Not only does optionsXpress have to worry about the bigger fish, but several new companies have entered the niche retail options market in the past few years, including Trade King, Trade Monster and Think or Swim. These companies are competing mostly with their pricing structures, which for higher-volume trades are slightly lower than optionsXpress, analysts say.
For instance, on trades of 10 contracts the industry average commission is $16.89 per contract, slightly above optionsXpress's $15. But on trades of 20 or more contracts, the industry average is $26.48 while optionsXpress charges $30, or 13 percent higher.
But Chartier is confident that focusing on products and customer service, rather than exclusively on price, is the way to compete in this market. The industry-wide decline in revenues and earnings over the past two years was due more to the recession than some broader downward trend in the retail stock and options market, analysts say. This could mean that when market conditions improve, retail options customers may not be entirely motivated by price.

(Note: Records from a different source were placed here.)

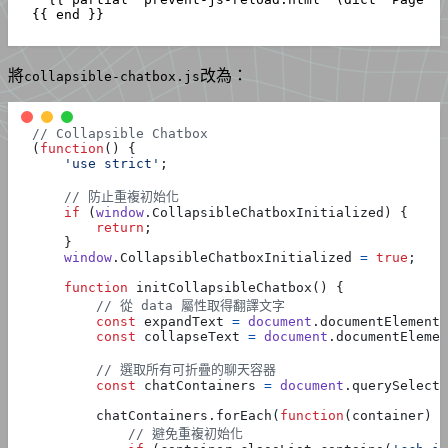
{{ end }}
將
改為：
collapsible-chatbox.js
(
function
()
{
'use strict'
;
if
(
window
.
CollapsibleChatboxInitialized
)
{
return
;
}
window
.
CollapsibleChatboxInitialized
=
true
;
function
initCollapsibleChatbox
()
{
const
expandText
=
document
.
documentElement
.
const
collapseText
=
document
.
documentElemen
const
chatContainers
=
document
.
querySelecto
chatContainers
.
forEach
(
function
(
container
)
{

“Cyclically they’re facing challenges,” Lane said. “But we think those pressures will slowly dissipate.”
While average investors and traders remain wary of throwing their weight into the risky options market, there is some indication that this trend is reversing. Volume of revenue-generating trades for optionsXpress went up almost 6 percent in April from the same period last year.
“The population that trades options has grown over the years,” Chartier said. “Options have become more mainstream to traders, which has helped us.”
Helping to keep options mainstream are education services aimed at new investors. OptionsXpress purchased one such company last year called Optionetics Inc. The service offers training seminars to prospective investors on general investing and options trading strategies.
Analysts believe the Optionetics venture has the potential to bring in new accounts, but that it was launched at a difficult time for the industry overall. Managers initially hoped it would bring in roughly 600 customers per month, but since it was purchased it has only delivered roughly half that number.
The affect of the insurgent strategies and new products on company earnings remains to be seen. Analysts are careful not to be too bullish about the retail options market, but most agree the market will eventually rebound.
“I really think [growth] is going to be driven by market conditions and the retail investors,” said Richard Repetto, an analyst at Sandler + O’Neil. “Marketing should help. They’re making a lot of effort to improve.”